Required work: Below are the entries to work from; restate word for word the portion that opens with the line containing "Table 1. Questionnaire items: Descriptive" and closes with the line containing "Figure 1. Orthogonal", keeping both.

Input records:
....
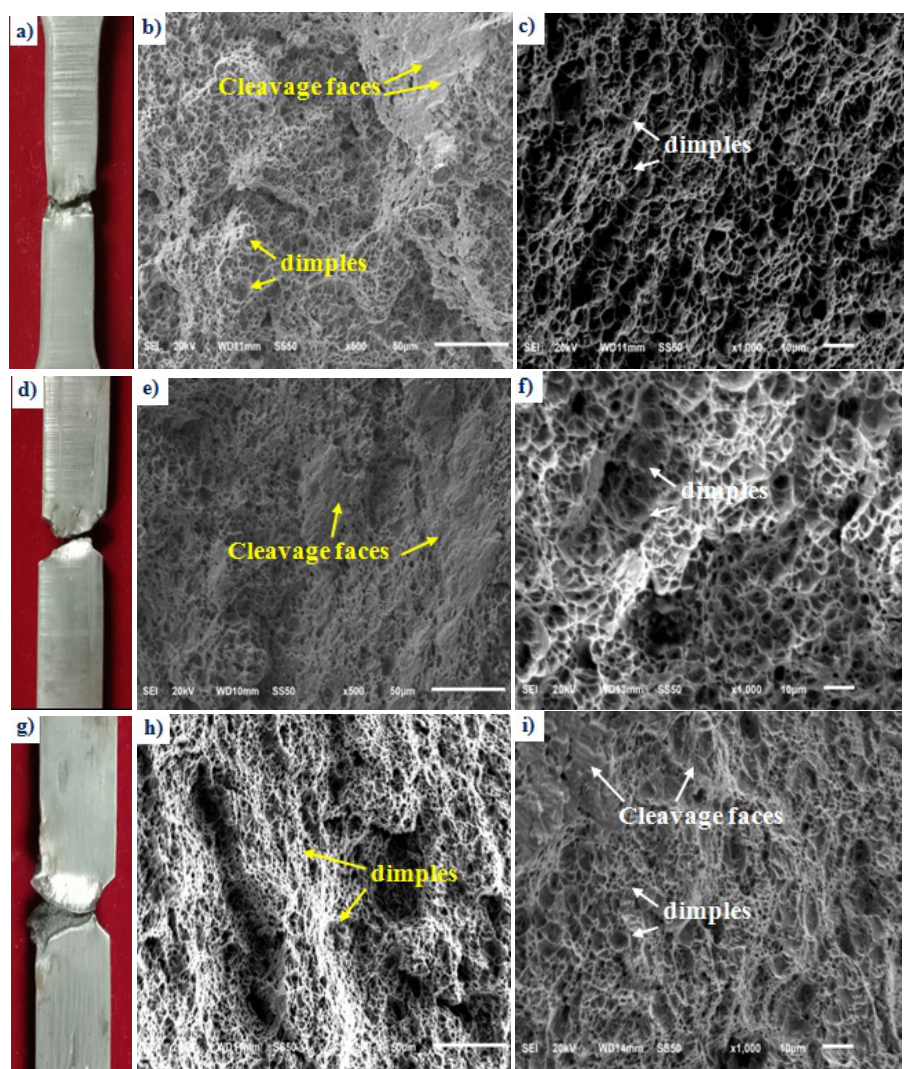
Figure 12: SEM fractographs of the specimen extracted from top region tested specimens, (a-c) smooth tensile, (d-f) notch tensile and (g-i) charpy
....
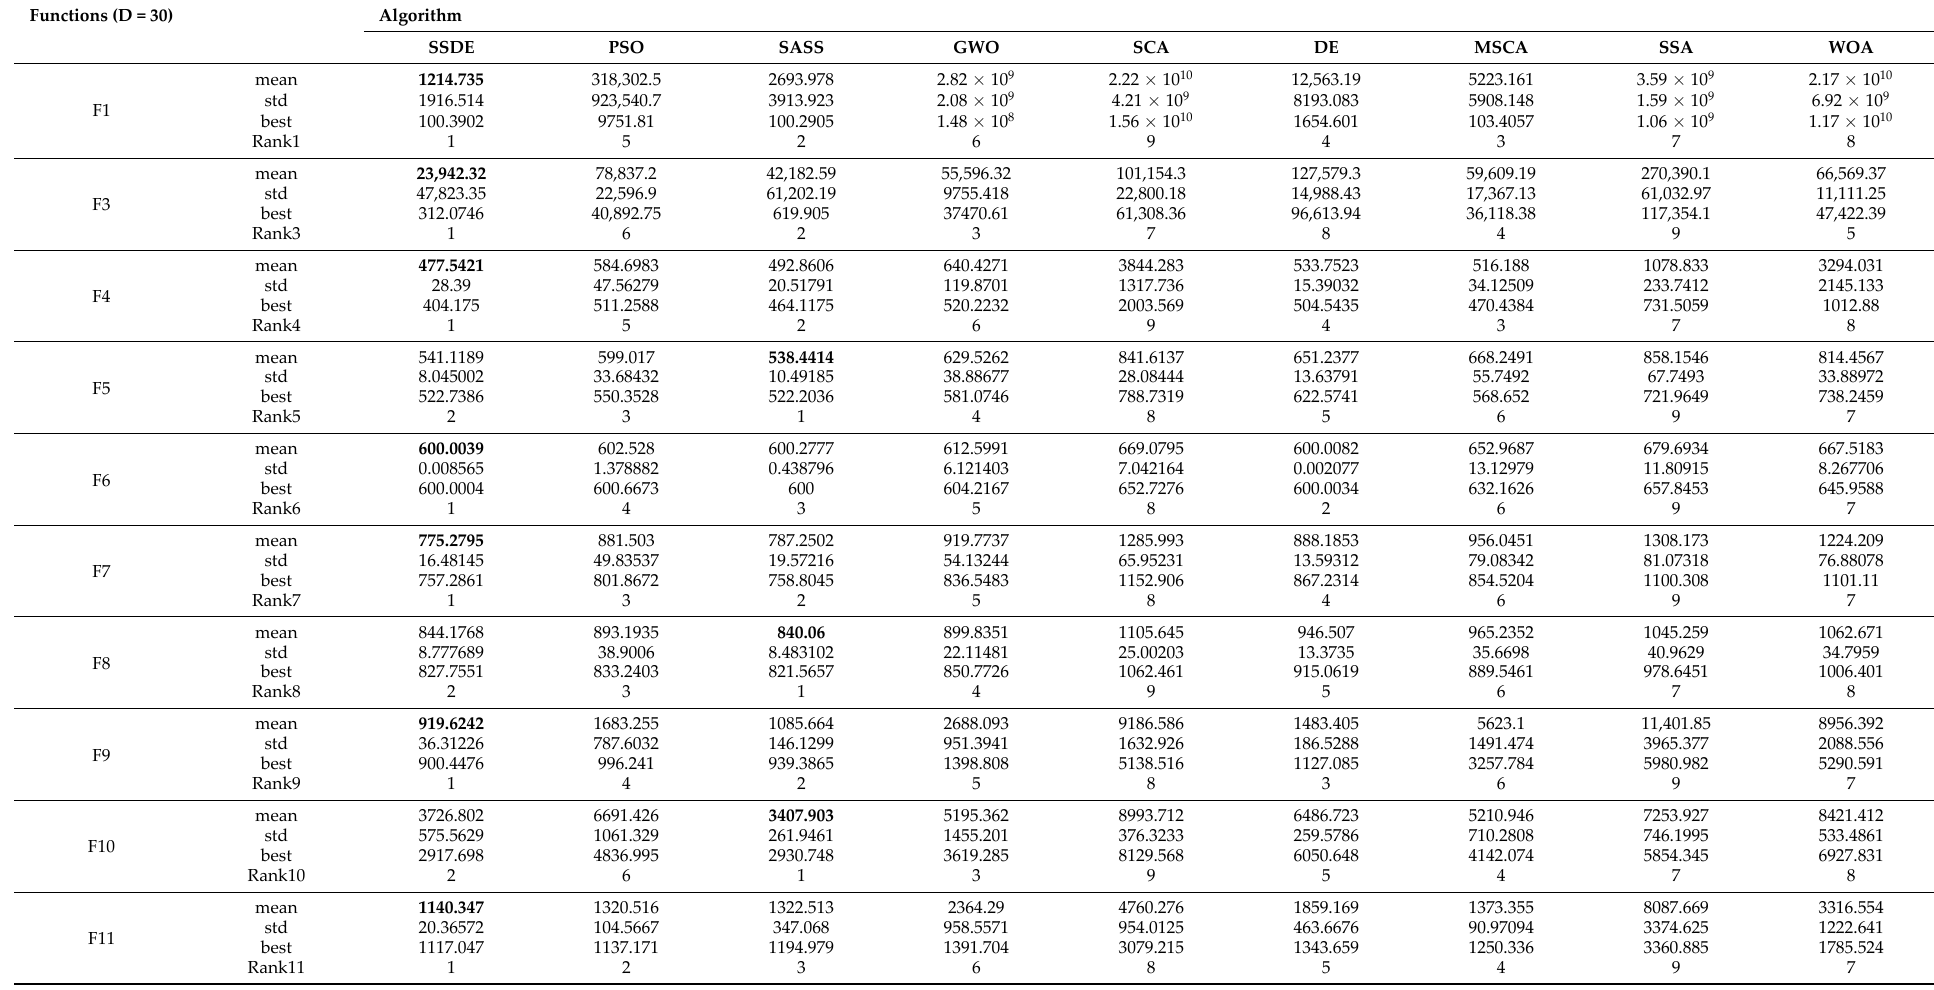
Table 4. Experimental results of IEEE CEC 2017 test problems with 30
....
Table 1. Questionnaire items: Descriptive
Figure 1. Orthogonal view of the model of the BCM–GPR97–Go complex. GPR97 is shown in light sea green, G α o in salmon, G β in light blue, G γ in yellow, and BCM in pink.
....
Solution to the exercise:
Table 1. Questionnaire items: Descriptive
Figure 1. Orthogonal view of the model of the BCM–GPR97–Go complex. GPR97 is shown in light sea green, G α o in salmon, G β in light blue, G γ in yellow, and BCM in pink.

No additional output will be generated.